The Girl Who Forgot
What if you had a super power to be organized? I’m not talking about socks sorted in your dresser, coupons alphabetized, meetings and notes at work categorized for the next year. I mean a real power. So powerful that you could leave behind binders and notes to yourself after you get amnesia and it would be enough to fake being your old self. That is what The Rook by Daniel O’Malley is about.
Sort of.
Not really.
The heroine of the story, Myfanwy (rhymes with Tiffany) Thomas has organizational skills beyond belief, but her real power of taking over peoples nervous systems is what gets her into a “secret government agency that protects the world against supernatural threats” called the Checquy. She doesn’t really like using her real power so she rose to a high office, Rook, in the Checquy purely on her organizational skills.
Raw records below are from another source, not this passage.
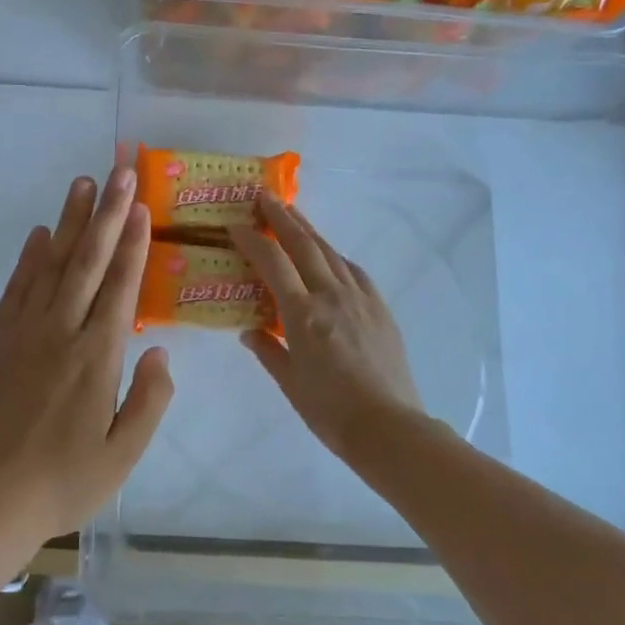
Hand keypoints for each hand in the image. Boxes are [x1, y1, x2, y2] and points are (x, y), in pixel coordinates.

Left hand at [0, 166, 173, 552]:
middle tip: (117, 170)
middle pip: (87, 262)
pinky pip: (16, 290)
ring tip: (81, 185)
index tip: (140, 204)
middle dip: (105, 213)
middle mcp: (61, 333)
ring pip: (50, 266)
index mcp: (97, 358)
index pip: (120, 286)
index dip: (132, 242)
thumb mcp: (123, 455)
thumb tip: (159, 352)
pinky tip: (39, 236)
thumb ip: (149, 400)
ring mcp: (23, 334)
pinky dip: (29, 259)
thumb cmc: (64, 482)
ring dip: (68, 223)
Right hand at [229, 193, 424, 468]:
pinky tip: (330, 257)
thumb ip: (267, 349)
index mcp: (303, 314)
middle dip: (282, 217)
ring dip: (309, 231)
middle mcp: (331, 296)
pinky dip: (335, 257)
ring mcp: (360, 299)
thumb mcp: (289, 382)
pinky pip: (354, 272)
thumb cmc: (329, 410)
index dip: (252, 240)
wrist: (389, 427)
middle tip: (264, 197)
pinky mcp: (379, 309)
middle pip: (304, 245)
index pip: (272, 263)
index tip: (235, 225)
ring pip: (330, 253)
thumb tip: (249, 330)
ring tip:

From the first page Myfanwy is unaware of who she is and we find out about her old life along with her as she reads the letters and notes from herself. Her memory loss has come about from nefarious means and she has to quickly get her act together to try to solve the mystery of who is trying to kill her before they try again. This is all done with the backdrop of Britain’s supernatural secret service. Intertwined with the mystery of who stole Myfanwy’s memory O’Malley gives us little pieces of droll explanation on the day to day operations of an organization that can deal equally well with a vampire coven and some intelligent mold bent on taking over the world. It’s all in a day’s work with time left over for tea. It’s sort of a cross between Harry Potter and James Bond. Except they are both played by a diminutive women who could take on both of them at once with a stapler and some manilla folders.
I was quickly pulled in to the story and was instantly rooting for Rook Myfanwy Thomas to figure out what in the world was happening and figure out who she was/is/would be. The hidden world of the supernatural that O’Malley creates is wonderfully strange without being over the top. Along with Myfanwy’s history we also get the history of Checquy and descriptions of the major players from Myfanwy 1.0 The history lessons usually come right when something exciting is going to happen and help to build some suspense around the action. And if you are concerned that all of the action only takes place in Great Britain there is even a connection to the American version of the Checquy, the Croatoan.
I enjoyed The Rook. It was clever and I am always a sucker for clever.